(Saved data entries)
● ● ● ● ● ● ●

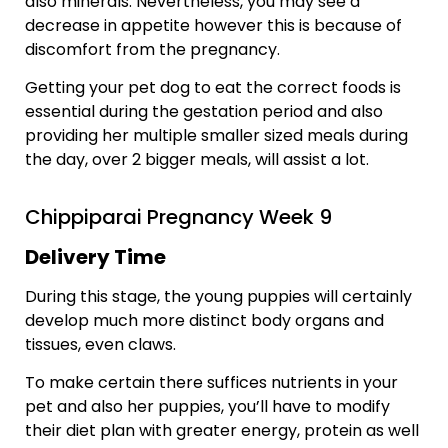
also minerals. Nevertheless, you may see a
decrease in appetite however this is because of
discomfort from the pregnancy.
Getting your pet dog to eat the correct foods is
essential during the gestation period and also
providing her multiple smaller sized meals during
the day, over 2 bigger meals, will assist a lot.
Chippiparai Pregnancy Week 9
Delivery Time
During this stage, the young puppies will certainly
develop much more distinct body organs and
tissues, even claws.
To make certain there suffices nutrients in your
pet and also her puppies, you’ll have to modify
their diet plan with greater energy, protein as well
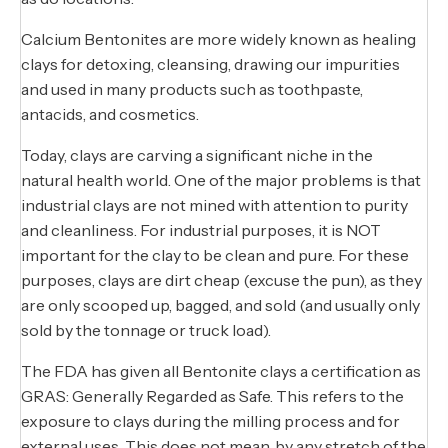
Calcium Bentonites are more widely known as healing
clays for detoxing, cleansing, drawing our impurities
and used in many products such as toothpaste,
antacids, and cosmetics.
Today, clays are carving a significant niche in the
natural health world. One of the major problems is that
industrial clays are not mined with attention to purity
and cleanliness. For industrial purposes, it is NOT
important for the clay to be clean and pure. For these
purposes, clays are dirt cheap (excuse the pun), as they
are only scooped up, bagged, and sold (and usually only
sold by the tonnage or truck load).
The FDA has given all Bentonite clays a certification as
GRAS: Generally Regarded as Safe. This refers to the
exposure to clays during the milling process and for
external uses. This does not mean, by any stretch of the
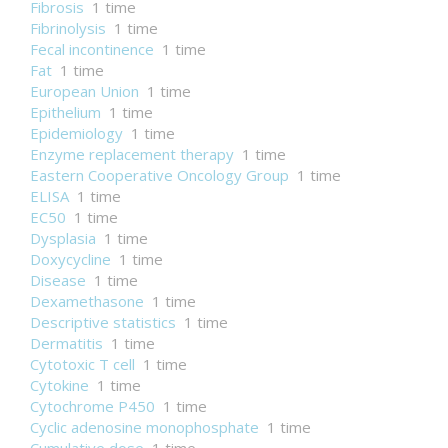
Fibrosis
1 time
Fibrinolysis
1 time
Fecal incontinence
1 time
Fat
1 time
European Union
1 time
Epithelium
1 time
Epidemiology
1 time
Enzyme replacement therapy
1 time
Eastern Cooperative Oncology Group
1 time
ELISA
1 time
EC50
1 time
Dysplasia
1 time
Doxycycline
1 time
Disease
1 time
Dexamethasone
1 time
Descriptive statistics
1 time
Dermatitis
1 time
Cytotoxic T cell
1 time
Cytokine
1 time
Cytochrome P450
1 time
Cyclic adenosine monophosphate
1 time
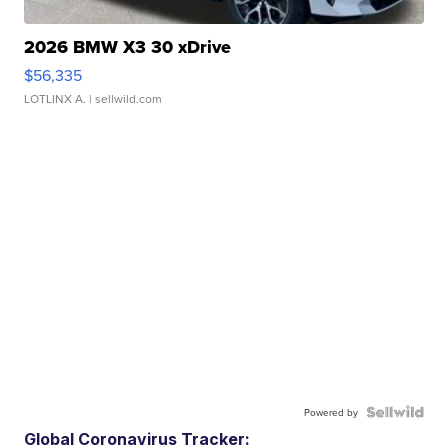
2026 BMW X3 30 xDrive
$56,335
LOTLINX A.
| sellwild.com
Powered by
Global Coronavirus Tracker:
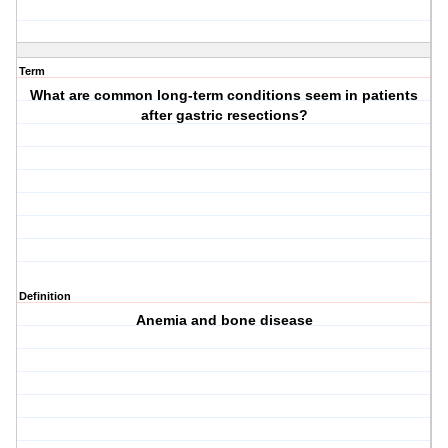
Term
What are common long-term conditions seem in patients
after gastric resections?
Definition
Anemia and bone disease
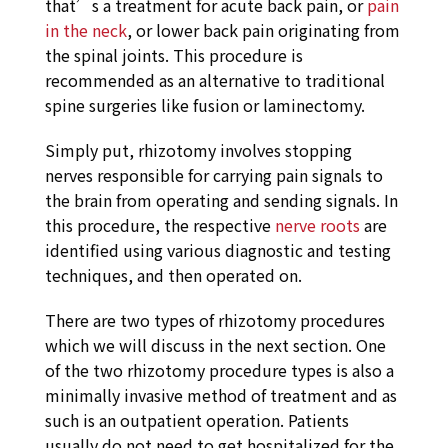
that’s a treatment for acute back pain, or
pain
in the neck
, or lower back pain originating from
the spinal joints. This procedure is
recommended as an alternative to traditional
spine surgeries like fusion or laminectomy.
Simply put, rhizotomy involves stopping
nerves responsible for carrying pain signals to
the brain from operating and sending signals. In
this procedure, the respective
nerve roots
are
identified using various diagnostic and testing
techniques, and then operated on.
There are two types of rhizotomy procedures
which we will discuss in the next section. One
of the two rhizotomy procedure types is also a
minimally invasive method of treatment and as
such is an outpatient operation. Patients
usually do not need to get hospitalized for the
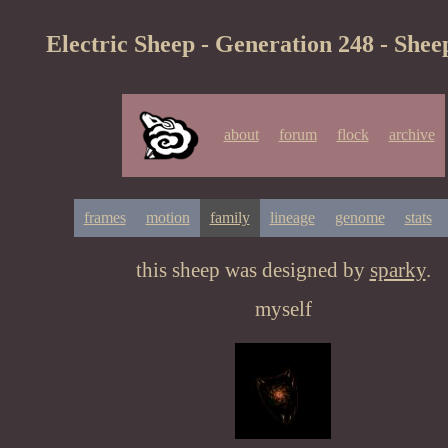
Electric Sheep - Generation 248 - Shee
about
forum
flock
archive
frames
motion
family
lineage
genome
stats
this sheep was designed by
sparky
.
myself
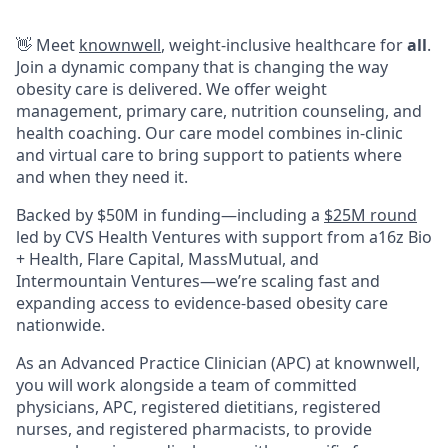
👋 Meet
knownwell
, weight-inclusive healthcare for
all
.
Join a dynamic company that is changing the way
obesity care is delivered. We offer weight
management, primary care, nutrition counseling, and
health coaching. Our care model combines in-clinic
and virtual care to bring support to patients where
and when they need it.
Backed by $50M in funding—including a
$25M round
led by CVS Health Ventures with support from a16z Bio
+ Health, Flare Capital, MassMutual, and
Intermountain Ventures—we’re scaling fast and
expanding access to evidence-based obesity care
nationwide.
As an Advanced Practice Clinician (APC) at knownwell,
you will work alongside a team of committed
physicians, APC, registered dietitians, registered
nurses, and registered pharmacists, to provide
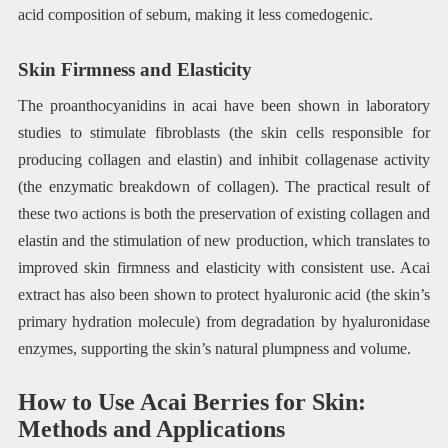
acid composition of sebum, making it less comedogenic.
Skin Firmness and Elasticity
The proanthocyanidins in acai have been shown in laboratory
studies to stimulate fibroblasts (the skin cells responsible for
producing collagen and elastin) and inhibit collagenase activity
(the enzymatic breakdown of collagen). The practical result of
these two actions is both the preservation of existing collagen and
elastin and the stimulation of new production, which translates to
improved skin firmness and elasticity with consistent use. Acai
extract has also been shown to protect hyaluronic acid (the skin’s
primary hydration molecule) from degradation by hyaluronidase
enzymes, supporting the skin’s natural plumpness and volume.
How to Use Acai Berries for Skin:
Methods and Applications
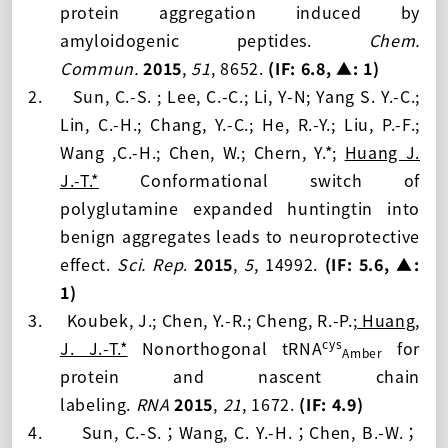
protein aggregation induced by
amyloidogenic peptides.
Chem.
Commun.
2015
,
51
, 8652.
(IF:
6.8, ▲: 1
)
2.
Sun, C.-S. ; Lee, C.-C.; Li, Y-N; Yang S. Y.-C.;
Lin, C.-H.; Chang, Y.-C.; He, R.-Y.; Liu, P.-F.;
Wang ,C.-H.; Chen, W.; Chern, Y.*;
Huang J.
J.-T.*
Conformational switch of
polyglutamine expanded huntingtin into
benign aggregates leads to neuroprotective
effect.
Sci. Rep
.
2015
,
5
, 14992.
(IF:
5.6, ▲:
1
)
3.
Koubek, J.; Chen, Y.-R.; Cheng, R.-P.;
Huang,
cys
J. J.-T.*
Nonorthogonal tRNA
for
Amber
protein and nascent chain
labeling.
RNA
2015
,
21
, 1672.
(IF:
4.9
)
4.
Sun, C.-S.
Wang, C. Y.-H.
Chen, B.-W.
；
；
；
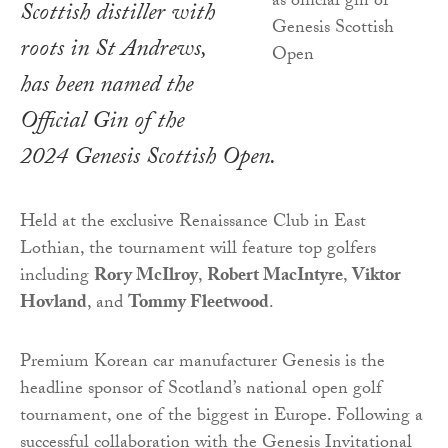
Scottish distiller with
roots in St Andrews,
has been named the
Official Gin of the
2024 Genesis Scottish Open.
Held at the exclusive Renaissance Club in East
Lothian, the tournament will feature top golfers
including
Rory McIlroy
,
Robert MacIntyre
,
Viktor
Hovland
, and
Tommy Fleetwood
.
Premium Korean car manufacturer Genesis is the
headline sponsor of Scotland’s national open golf
tournament, one of the biggest in Europe. Following a
successful collaboration with the Genesis Invitational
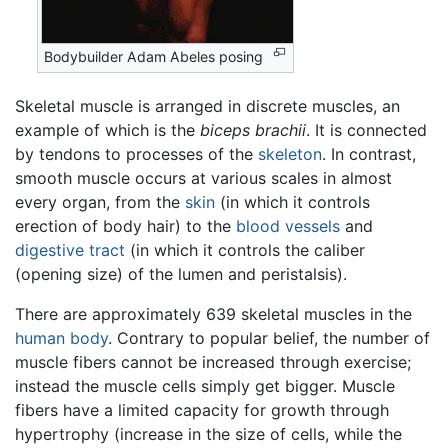
Bodybuilder Adam Abeles posing
Skeletal muscle is arranged in discrete muscles, an
example of which is the
biceps brachii
. It is connected
by tendons to processes of the
skeleton
. In contrast,
smooth muscle occurs at various scales in almost
every organ, from the
skin
(in which it controls
erection of body hair) to the
blood vessels
and
digestive tract
(in which it controls the caliber
(opening size) of the lumen and peristalsis).
There are approximately 639 skeletal muscles in the
human body
. Contrary to popular belief, the number of
muscle fibers cannot be increased through exercise;
instead the muscle cells simply get bigger. Muscle
fibers have a limited capacity for growth through
hypertrophy (increase in the size of cells, while the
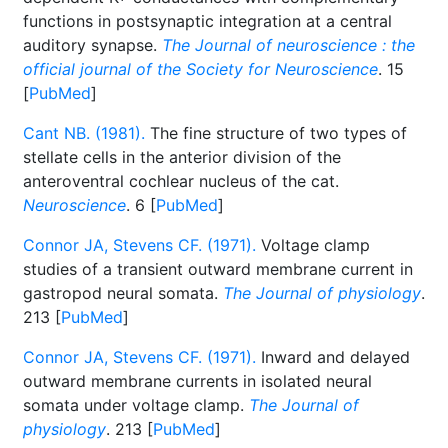
functions in postsynaptic integration at a central
auditory synapse.
The Journal of neuroscience : the
official journal of the Society for Neuroscience
. 15
[
PubMed
]
Cant NB. (1981).
The fine structure of two types of
stellate cells in the anterior division of the
anteroventral cochlear nucleus of the cat.
Neuroscience
. 6 [
PubMed
]
Connor JA, Stevens CF. (1971).
Voltage clamp
studies of a transient outward membrane current in
gastropod neural somata.
The Journal of physiology
.
213 [
PubMed
]
Connor JA, Stevens CF. (1971).
Inward and delayed
outward membrane currents in isolated neural
somata under voltage clamp.
The Journal of
physiology
. 213 [
PubMed
]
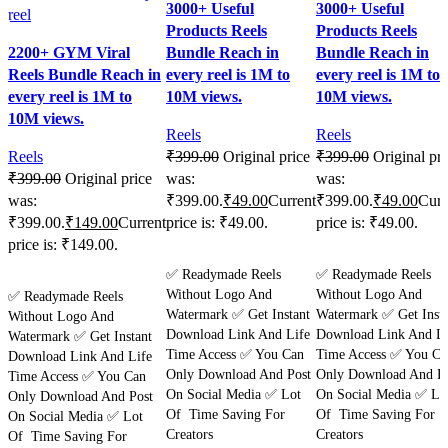
3000+ Useful
3000+ Useful
Products Reels
Products Reels
2200+ GYM Viral
Bundle Reach in
Bundle Reach in
Reels Bundle Reach in
every reel is 1M to
every reel is 1M to
every reel is 1M to
10M views.
10M views.
10M views.
Reels
Reels
Reels
₹
399.00
Original price
₹
399.00
Original pri
₹
399.00
Original price
was:
was:
was:
₹399.00.
₹
49.00
Current
₹399.00.
₹
49.00
Curr
₹399.00.
₹
149.00
Current
price is: ₹49.00.
price is: ₹49.00.
price is: ₹149.00.
Purchase
Purchase
✅ Readymade Reels
✅ Readymade Reels
Purchase
Without Logo And
Without Logo And
✅ Readymade Reels
Watermark ✅ Get Instant
Watermark ✅ Get Insta
Without Logo And
Download Link And Life
Download Link And Li
Watermark ✅ Get Instant
Time Access ✅ You Can
Time Access ✅ You Ca
Download Link And Life
Only Download And Post
Only Download And Po
Time Access ✅ You Can
On Social Media ✅ Lot
On Social Media ✅ Lo
Only Download And Post
Of Time Saving For
Of Time Saving For
On Social Media ✅ Lot
Creators
Creators
Of Time Saving For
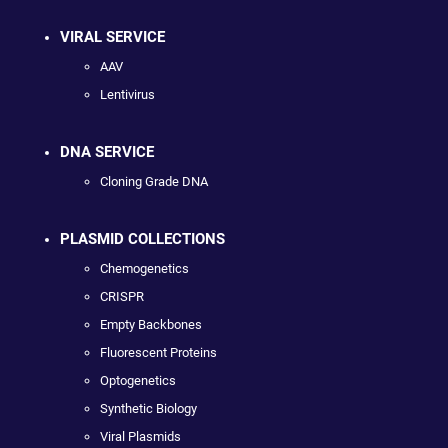
VIRAL SERVICE
AAV
Lentivirus
DNA SERVICE
Cloning Grade DNA
PLASMID COLLECTIONS
Chemogenetics
CRISPR
Empty Backbones
Fluorescent Proteins
Optogenetics
Synthetic Biology
Viral Plasmids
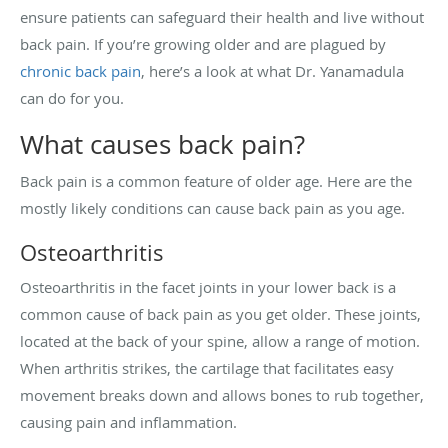
ensure patients can safeguard their health and live without
back pain. If you’re growing older and are plagued by
chronic back pain
, here’s a look at what Dr. Yanamadula
can do for you.
What causes back pain?
Back pain is a common feature of older age. Here are the
mostly likely conditions can cause back pain as you age.
Osteoarthritis
Osteoarthritis in the facet joints in your lower back is a
common cause of back pain as you get older. These joints,
located at the back of your spine, allow a range of motion.
When arthritis strikes, the cartilage that facilitates easy
movement breaks down and allows bones to rub together,
causing pain and inflammation.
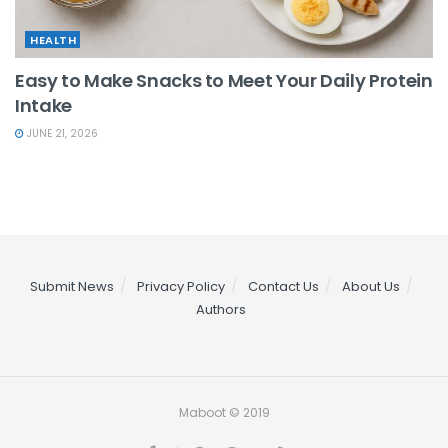
HEALTH
Easy to Make Snacks to Meet Your Daily Protein
Intake
JUNE 21, 2026
Submit News
Privacy Policy
Contact Us
About Us
Authors
Maboot © 2019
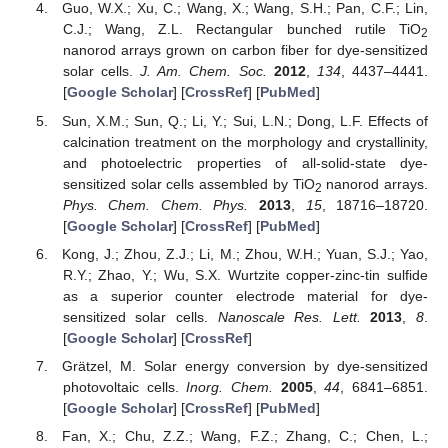
Guo, W.X.; Xu, C.; Wang, X.; Wang, S.H.; Pan, C.F.; Lin,
C.J.; Wang, Z.L. Rectangular bunched rutile TiO
2
nanorod arrays grown on carbon fiber for dye-sensitized
solar cells.
J. Am. Chem. Soc.
2012
,
134
, 4437–4441.
[
Google Scholar
] [
CrossRef
] [
PubMed
]
Sun, X.M.; Sun, Q.; Li, Y.; Sui, L.N.; Dong, L.F. Effects of
calcination treatment on the morphology and crystallinity,
and photoelectric properties of all-solid-state dye-
sensitized solar cells assembled by TiO
nanorod arrays.
2
Phys. Chem. Chem. Phys.
2013
,
15
, 18716–18720.
[
Google Scholar
] [
CrossRef
] [
PubMed
]
Kong, J.; Zhou, Z.J.; Li, M.; Zhou, W.H.; Yuan, S.J.; Yao,
R.Y.; Zhao, Y.; Wu, S.X. Wurtzite copper-zinc-tin sulfide
as a superior counter electrode material for dye-
sensitized solar cells.
Nanoscale Res. Lett.
2013
,
8
.
[
Google Scholar
] [
CrossRef
]
Grätzel, M. Solar energy conversion by dye-sensitized
photovoltaic cells.
Inorg. Chem.
2005
,
44
, 6841–6851.
[
Google Scholar
] [
CrossRef
] [
PubMed
]
Fan, X.; Chu, Z.Z.; Wang, F.Z.; Zhang, C.; Chen, L.;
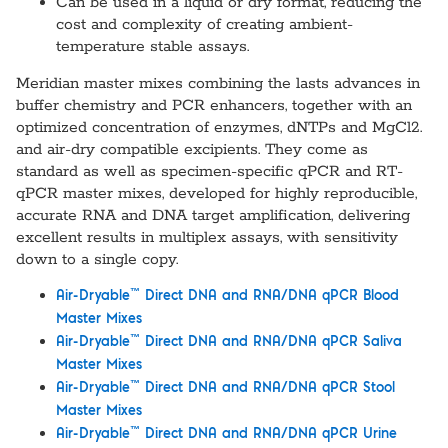
Can be used in a liquid or dry format, reducing the
cost and complexity of creating ambient-
temperature stable assays.
Meridian master mixes combining the lasts advances in
buffer chemistry and PCR enhancers, together with an
optimized concentration of enzymes, dNTPs and MgCl2.
and air-dry compatible excipients. They come as
standard as well as specimen-specific qPCR and RT-
qPCR master mixes, developed for highly reproducible,
accurate RNA and DNA target amplification, delivering
excellent results in multiplex assays, with sensitivity
down to a single copy.
™
Air-Dryable
Direct DNA and RNA/DNA qPCR Blood
Master Mixes
™
Air-Dryable
Direct DNA and RNA/DNA qPCR Saliva
Master Mixes
™
Air-Dryable
Direct DNA and RNA/DNA qPCR Stool
Master Mixes
™
Air-Dryable
Direct DNA and RNA/DNA qPCR Urine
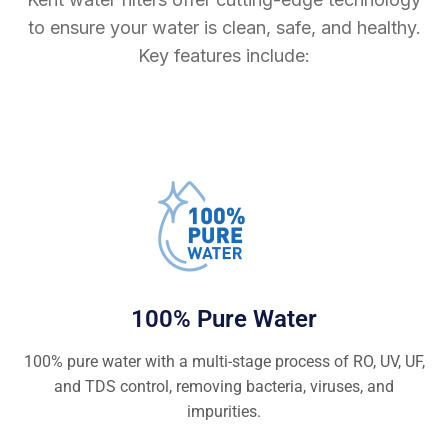
to ensure your water is clean, safe, and healthy.
Key features include:
100% Pure Water
100% pure water with a multi-stage process of RO, UV, UF,
and TDS control, removing bacteria, viruses, and
impurities.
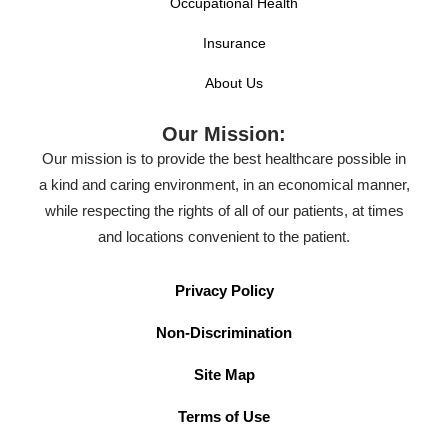
Occupational Health
Insurance
About Us
Our Mission:
Our mission is to provide the best healthcare possible in
a kind and caring environment, in an economical manner,
while respecting the rights of all of our patients, at times
and locations convenient to the patient.
Privacy Policy
Non-Discrimination
Site Map
Terms of Use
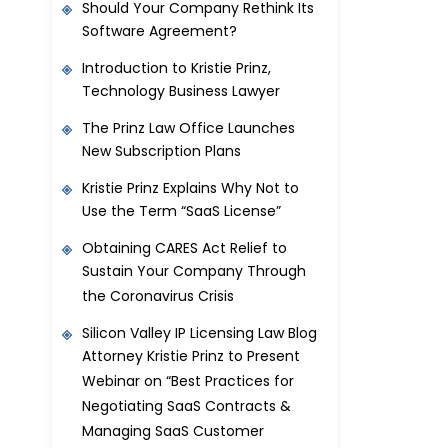
Should Your Company Rethink Its
Software Agreement?
Introduction to Kristie Prinz,
Technology Business Lawyer
The Prinz Law Office Launches
New Subscription Plans
Kristie Prinz Explains Why Not to
Use the Term “SaaS License”
Obtaining CARES Act Relief to
Sustain Your Company Through
the Coronavirus Crisis
Silicon Valley IP Licensing Law Blog
Attorney Kristie Prinz to Present
Webinar on “Best Practices for
Negotiating SaaS Contracts &
Managing SaaS Customer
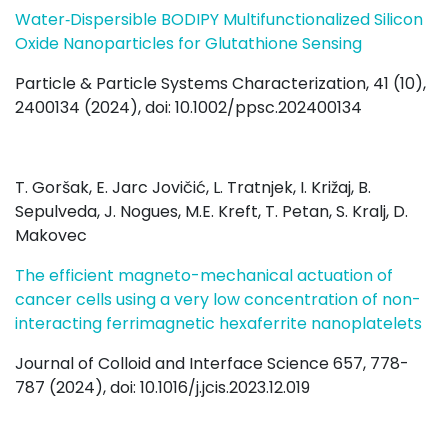
Water‐Dispersible BODIPY Multifunctionalized Silicon
Oxide Nanoparticles for Glutathione Sensing
Particle & Particle Systems Characterization, 41 (10),
2400134 (2024), doi: 10.1002/ppsc.202400134
T. Goršak, E. Jarc Jovičić, L. Tratnjek, I. Križaj, B.
Sepulveda, J. Nogues, M.E. Kreft, T. Petan, S. Kralj, D.
Makovec
The efficient magneto-mechanical actuation of
cancer cells using a very low concentration of non-
interacting ferrimagnetic hexaferrite nanoplatelets
Journal of Colloid and Interface Science 657, 778-
787 (2024), doi:
10.1016/j.jcis.2023.12.019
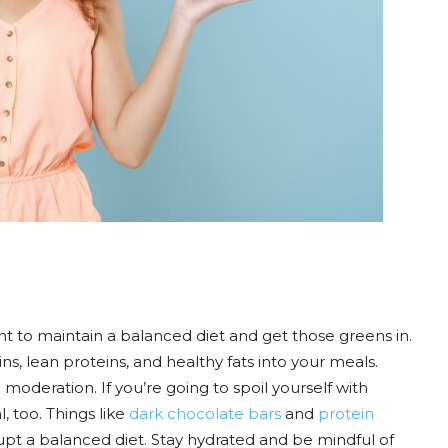
nt to maintain a balanced diet and get those greens in.
ins, lean proteins, and healthy fats into your meals.
 moderation. If you’re going to spoil yourself with
, too. Things like
dark chocolate bars
and
protein
upt a balanced diet. Stay hydrated and be mindful of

● ● ● ● ● ● ●

WHAT IS REQUIRED: The line containing "providing her multiple" marks the end: copy exactly every line from the start of the records up to and including it, leaving out the pictures.

RESULT FOR THIS TASK:
also minerals. Nevertheless, you may see a
decrease in appetite however this is because of
discomfort from the pregnancy.
Getting your pet dog to eat the correct foods is
essential during the gestation period and also
providing her multiple smaller sized meals during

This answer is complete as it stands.